Instructions to follow: Please rewrite the entries from the first one through the line containing "Super Mario World - Koopa's", swapping every "Playoffs" for "Postseason" and leaving everything else unchanged.

======== Task inputs

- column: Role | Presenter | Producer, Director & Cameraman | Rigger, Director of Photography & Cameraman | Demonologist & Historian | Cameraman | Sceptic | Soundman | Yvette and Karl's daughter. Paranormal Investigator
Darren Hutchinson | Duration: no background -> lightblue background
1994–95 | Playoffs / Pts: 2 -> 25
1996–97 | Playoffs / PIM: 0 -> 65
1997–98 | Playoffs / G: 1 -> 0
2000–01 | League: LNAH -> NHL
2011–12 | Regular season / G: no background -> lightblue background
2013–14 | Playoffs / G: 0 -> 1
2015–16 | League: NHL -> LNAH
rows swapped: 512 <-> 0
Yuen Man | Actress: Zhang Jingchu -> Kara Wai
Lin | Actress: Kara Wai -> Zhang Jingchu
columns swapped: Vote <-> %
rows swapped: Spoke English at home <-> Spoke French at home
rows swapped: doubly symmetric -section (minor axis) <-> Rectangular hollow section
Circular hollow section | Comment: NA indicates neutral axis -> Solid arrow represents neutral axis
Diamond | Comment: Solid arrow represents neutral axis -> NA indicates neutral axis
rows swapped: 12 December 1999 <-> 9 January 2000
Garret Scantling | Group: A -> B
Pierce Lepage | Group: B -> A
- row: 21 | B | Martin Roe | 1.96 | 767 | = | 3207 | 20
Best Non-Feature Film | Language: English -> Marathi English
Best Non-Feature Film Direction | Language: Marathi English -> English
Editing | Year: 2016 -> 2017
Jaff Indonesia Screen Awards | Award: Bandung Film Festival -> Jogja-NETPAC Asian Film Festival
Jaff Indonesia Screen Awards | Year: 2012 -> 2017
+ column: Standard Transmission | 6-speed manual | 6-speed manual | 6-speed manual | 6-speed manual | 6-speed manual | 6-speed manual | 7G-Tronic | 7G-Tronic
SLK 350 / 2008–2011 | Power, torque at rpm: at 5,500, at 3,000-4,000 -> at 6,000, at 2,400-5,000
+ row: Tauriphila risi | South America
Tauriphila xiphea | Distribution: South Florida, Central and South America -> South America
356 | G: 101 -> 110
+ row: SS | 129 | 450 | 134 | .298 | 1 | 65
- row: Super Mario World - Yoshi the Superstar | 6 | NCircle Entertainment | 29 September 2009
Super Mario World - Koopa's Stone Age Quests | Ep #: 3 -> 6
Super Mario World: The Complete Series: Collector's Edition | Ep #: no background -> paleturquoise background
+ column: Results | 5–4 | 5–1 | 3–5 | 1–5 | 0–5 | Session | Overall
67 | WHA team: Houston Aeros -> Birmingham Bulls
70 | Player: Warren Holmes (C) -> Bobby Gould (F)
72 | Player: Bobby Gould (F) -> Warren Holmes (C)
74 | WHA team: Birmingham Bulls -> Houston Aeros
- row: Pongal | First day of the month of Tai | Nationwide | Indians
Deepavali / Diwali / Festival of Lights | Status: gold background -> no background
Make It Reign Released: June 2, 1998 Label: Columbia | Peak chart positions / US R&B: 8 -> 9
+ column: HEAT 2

================

Result:
- column: Role | Presenter | Producer, Director & Cameraman | Rigger, Director of Photography & Cameraman | Demonologist & Historian | Cameraman | Sceptic | Soundman | Yvette and Karl's daughter. Paranormal Investigator
Darren Hutchinson | Duration: no background -> lightblue background
1994–95 | Postseason / Pts: 2 -> 25
1996–97 | Postseason / PIM: 0 -> 65
1997–98 | Postseason / G: 1 -> 0
2000–01 | League: LNAH -> NHL
2011–12 | Regular season / G: no background -> lightblue background
2013–14 | Postseason / G: 0 -> 1
2015–16 | League: NHL -> LNAH
rows swapped: 512 <-> 0
Yuen Man | Actress: Zhang Jingchu -> Kara Wai
Lin | Actress: Kara Wai -> Zhang Jingchu
columns swapped: Vote <-> %
rows swapped: Spoke English at home <-> Spoke French at home
rows swapped: doubly symmetric -section (minor axis) <-> Rectangular hollow section
Circular hollow section | Comment: NA indicates neutral axis -> Solid arrow represents neutral axis
Diamond | Comment: Solid arrow represents neutral axis -> NA indicates neutral axis
rows swapped: 12 December 1999 <-> 9 January 2000
Garret Scantling | Group: A -> B
Pierce Lepage | Group: B -> A
- row: 21 | B | Martin Roe | 1.96 | 767 | = | 3207 | 20
Best Non-Feature Film | Language: English -> Marathi English
Best Non-Feature Film Direction | Language: Marathi English -> English
Editing | Year: 2016 -> 2017
Jaff Indonesia Screen Awards | Award: Bandung Film Festival -> Jogja-NETPAC Asian Film Festival
Jaff Indonesia Screen Awards | Year: 2012 -> 2017
+ column: Standard Transmission | 6-speed manual | 6-speed manual | 6-speed manual | 6-speed manual | 6-speed manual | 6-speed manual | 7G-Tronic | 7G-Tronic
SLK 350 / 2008–2011 | Power, torque at rpm: at 5,500, at 3,000-4,000 -> at 6,000, at 2,400-5,000
+ row: Tauriphila risi | South America
Tauriphila xiphea | Distribution: South Florida, Central and South America -> South America
356 | G: 101 -> 110
+ row: SS | 129 | 450 | 134 | .298 | 1 | 65
- row: Super Mario World - Yoshi the Superstar | 6 | NCircle Entertainment | 29 September 2009
Super Mario World - Koopa's Stone Age Quests | Ep #: 3 -> 6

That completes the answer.